▸ Your goal:
Copy out every line of text in the material below without changing anything, leaving out the pictures.

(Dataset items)
----

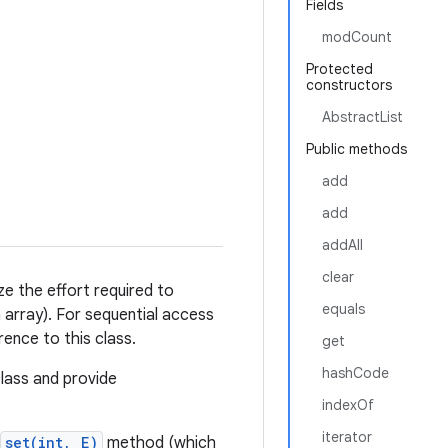
Fields
modCount
Protected
constructors
AbstractList
Public methods
add
add
addAll
clear
ze the effort required to
equals
array). For sequential access
ence to this class.
get
hashCode
class and provide
indexOf
iterator
set(int, E)
method (which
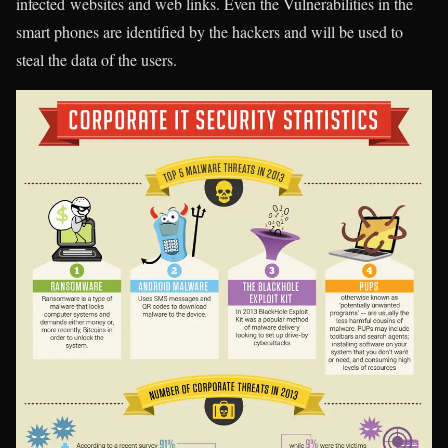
infected websites and web links. Even the Vulnerabilities in the
smart phones are identified by the hackers and will be used to
steal the data of the users.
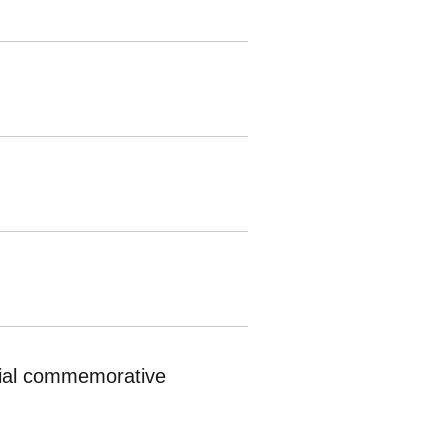
ecial commemorative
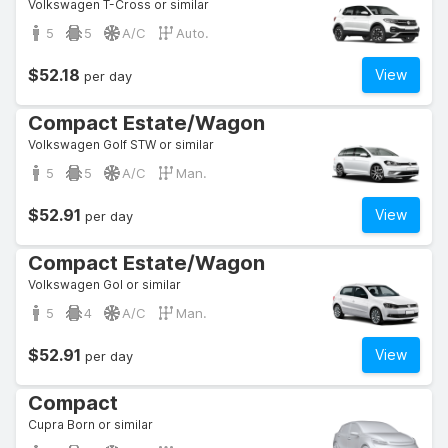
Volkswagen T-Cross or similar
5
5
A/C
Auto.
$52.18
View
per day
Compact Estate/Wagon
Volkswagen Golf STW or similar
5
5
A/C
Man.
$52.91
View
per day
Compact Estate/Wagon
Volkswagen Gol or similar
5
4
A/C
Man.
$52.91
View
per day
Compact
Cupra Born or similar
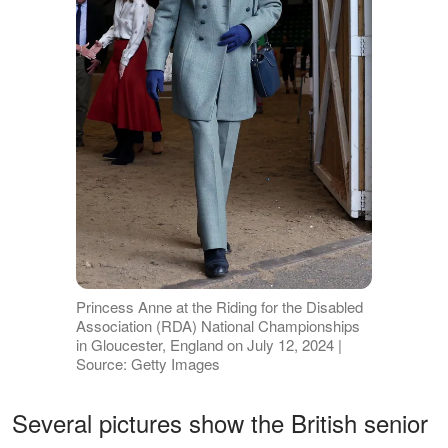
Princess Anne at the Riding for the Disabled
Association (RDA) National Championships
in Gloucester, England on July 12, 2024 |
Source: Getty Images
Several pictures show the British senior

----

▸ Worked solution:
Fields
modCount
Protected
constructors
AbstractList
Public methods
add
add
addAll
clear
ze the effort required to
equals
array). For sequential access
ence to this class.
get
hashCode
class and provide
indexOf
iterator
set(int, E)
method (which
infected websites and web links. Even the Vulnerabilities in the
smart phones are identified by the hackers and will be used to
steal the data of the users.
ecial commemorative
Volkswagen T-Cross or similar
5
5
A/C
Auto.
$52.18
View
per day
Compact Estate/Wagon
Volkswagen Golf STW or similar
5
5
A/C
Man.
$52.91
View
per day
Compact Estate/Wagon
Volkswagen Gol or similar
5
4
A/C
Man.
$52.91
View
per day
Compact
Cupra Born or similar
Princess Anne at the Riding for the Disabled
Association (RDA) National Championships
in Gloucester, England on July 12, 2024 |
Source: Getty Images
Several pictures show the British senior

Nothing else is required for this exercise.